- [Provided data]:
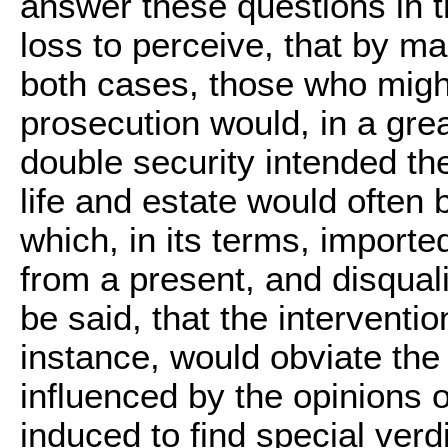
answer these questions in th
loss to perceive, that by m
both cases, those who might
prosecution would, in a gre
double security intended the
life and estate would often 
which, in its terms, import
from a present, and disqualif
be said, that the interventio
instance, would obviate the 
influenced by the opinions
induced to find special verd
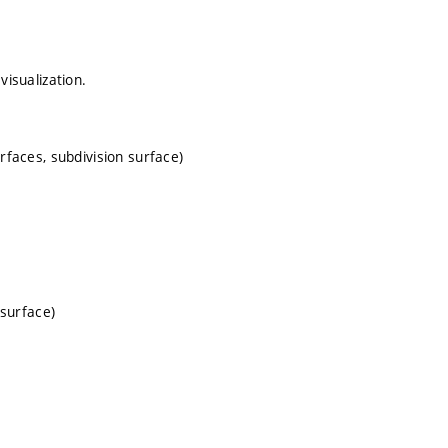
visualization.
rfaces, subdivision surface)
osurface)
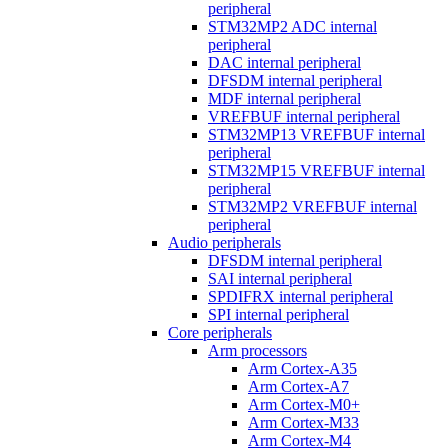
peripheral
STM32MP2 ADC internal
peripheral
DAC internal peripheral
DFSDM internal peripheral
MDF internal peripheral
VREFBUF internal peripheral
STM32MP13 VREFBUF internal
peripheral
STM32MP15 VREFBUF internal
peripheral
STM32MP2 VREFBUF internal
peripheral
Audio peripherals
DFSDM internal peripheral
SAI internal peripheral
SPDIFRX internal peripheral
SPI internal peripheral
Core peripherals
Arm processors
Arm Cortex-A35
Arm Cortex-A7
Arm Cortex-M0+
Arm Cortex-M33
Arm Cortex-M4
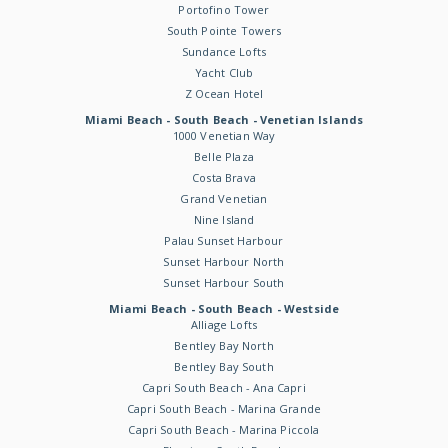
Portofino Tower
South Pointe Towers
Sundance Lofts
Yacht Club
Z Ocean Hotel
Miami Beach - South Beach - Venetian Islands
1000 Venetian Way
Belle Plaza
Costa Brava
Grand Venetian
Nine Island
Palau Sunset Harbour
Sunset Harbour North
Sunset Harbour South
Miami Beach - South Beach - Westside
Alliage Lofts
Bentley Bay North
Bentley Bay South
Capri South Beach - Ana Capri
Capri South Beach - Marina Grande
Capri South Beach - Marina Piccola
* * *
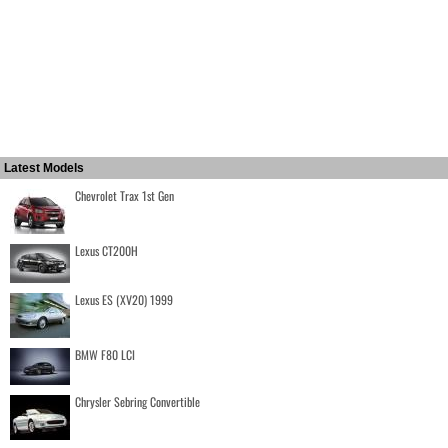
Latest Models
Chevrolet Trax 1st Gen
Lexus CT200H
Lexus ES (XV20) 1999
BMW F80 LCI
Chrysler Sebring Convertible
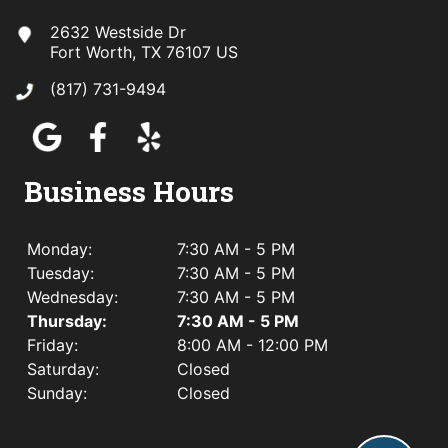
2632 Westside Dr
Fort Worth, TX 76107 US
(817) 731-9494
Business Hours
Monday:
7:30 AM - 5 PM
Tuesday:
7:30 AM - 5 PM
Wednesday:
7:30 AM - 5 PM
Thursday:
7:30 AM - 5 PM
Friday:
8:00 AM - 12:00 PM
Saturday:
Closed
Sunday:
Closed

- [Exercise]:
Above are the records; copy exactly the lines from the line with "Capri South Beach - Ana Capri" through the line with "Capri South Beach - Marina Piccola", both included.

- [The answer]:
Capri South Beach - Ana Capri
Capri South Beach - Marina Grande
Capri South Beach - Marina Piccola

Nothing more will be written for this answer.